Release Date – 9th January 2026, Cert – 12, Run-time – 1 hour 50 minutes, Director – Hikari
Small-time American actor Phillip (Brendan Fraser) gets a job working for a Tokyo-based company which sends people out to play small, often unknown, roles in strangers lives.
Because of the way in which UK awards releases still tend to work Rental Family finds itself with an early-January release date. That almost seems to be the perfect place for it. Not because it’s bad or a faded awards contender, or an abandoned studio horror, but because it feels like the perfect way to start the new year, with a warming hopeful tone.
The film is as gentle and soft-spoken as Brendan Fraser’s lead character, Phillip Vandarpleog. A kind, mild-mannered small-time American actor living in Japan, occasionally recognised for starring in a toothpaste advert. While waiting for a big opportunity Phillip is invited for a small role as ‘Sad American’, being thrown in to a funeral with no script or idea what’s happening. It’s not long until he’s hired by Rental Family company owner Shinji (Takehiro Hira) as the ‘token white guy’, being sent out to play small roles in people’s lives, often unknown to them after having been hired by a friend or family member. Whether it be interviewing a forgotten actor (Akira Emoto) for a pretend magazine or spending an hour or two playing video games with someone “sometimes all we need is for someone to look us in the eye and remind us we exist.”

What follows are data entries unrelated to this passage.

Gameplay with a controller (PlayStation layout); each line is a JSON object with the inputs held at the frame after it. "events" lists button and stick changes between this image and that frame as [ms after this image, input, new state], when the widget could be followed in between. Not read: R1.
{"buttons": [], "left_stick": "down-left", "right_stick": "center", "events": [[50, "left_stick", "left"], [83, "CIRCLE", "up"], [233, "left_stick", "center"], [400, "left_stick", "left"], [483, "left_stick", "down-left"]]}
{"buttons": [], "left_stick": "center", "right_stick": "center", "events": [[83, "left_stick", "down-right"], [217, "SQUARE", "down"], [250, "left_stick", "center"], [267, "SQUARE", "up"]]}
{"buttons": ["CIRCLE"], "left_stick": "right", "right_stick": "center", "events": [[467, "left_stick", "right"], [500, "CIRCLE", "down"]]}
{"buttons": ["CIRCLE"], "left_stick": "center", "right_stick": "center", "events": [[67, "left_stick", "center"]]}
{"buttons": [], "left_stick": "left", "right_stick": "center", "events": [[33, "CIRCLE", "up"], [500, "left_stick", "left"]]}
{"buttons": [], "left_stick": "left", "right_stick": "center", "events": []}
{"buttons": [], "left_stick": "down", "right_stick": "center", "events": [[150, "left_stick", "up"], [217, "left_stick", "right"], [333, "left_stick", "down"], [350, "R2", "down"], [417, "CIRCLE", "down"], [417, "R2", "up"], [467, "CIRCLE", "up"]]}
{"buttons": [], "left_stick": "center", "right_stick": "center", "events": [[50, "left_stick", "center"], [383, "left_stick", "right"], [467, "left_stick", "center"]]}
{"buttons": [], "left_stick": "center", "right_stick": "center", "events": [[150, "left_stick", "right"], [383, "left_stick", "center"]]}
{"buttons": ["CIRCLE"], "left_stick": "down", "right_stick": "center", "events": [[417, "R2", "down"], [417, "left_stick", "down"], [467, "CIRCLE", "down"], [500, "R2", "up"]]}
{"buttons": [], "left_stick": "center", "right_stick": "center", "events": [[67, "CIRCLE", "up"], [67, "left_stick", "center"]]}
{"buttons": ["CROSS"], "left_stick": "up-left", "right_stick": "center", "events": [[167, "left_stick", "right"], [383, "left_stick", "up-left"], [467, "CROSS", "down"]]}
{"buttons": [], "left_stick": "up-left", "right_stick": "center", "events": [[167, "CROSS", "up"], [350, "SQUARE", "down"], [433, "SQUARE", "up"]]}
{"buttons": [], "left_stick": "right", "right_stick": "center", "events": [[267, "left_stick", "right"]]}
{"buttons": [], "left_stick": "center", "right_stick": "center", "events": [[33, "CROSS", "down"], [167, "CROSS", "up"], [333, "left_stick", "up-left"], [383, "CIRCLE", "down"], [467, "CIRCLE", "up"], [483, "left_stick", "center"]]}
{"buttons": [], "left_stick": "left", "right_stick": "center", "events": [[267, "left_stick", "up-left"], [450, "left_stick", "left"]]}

The main role we see Phillip take on is as a father figure for young girl Mia (Shannon Mahina Gorman) in order to help her mother (Shino Shinozaki) get her into an esteemed school. However, as a bond starts to form between Phillip and Mia – creating some truly wonderful, thoughtfully-scripted interactions, including at a Monster Cat Festival – he starts to question the moral side of the work he’s been doing – as does colleague Aiko (a likable, if slightly underseen, Mari Yamamoto) who’s largely sent out to cover up affairs for cheating husbands. Co-writer (alongside Stephen Blahut) and director Hikari, with the help of editors Alan Baumgarten and Thomas A. Krueger, manages to take us from joy to disappointment and empathy to wonder-induced emotion seamlessly. The emotional course of Rental Family is consistently fluid and the run-time itself passes by quickly and with ease, in part because of the gentleness on display.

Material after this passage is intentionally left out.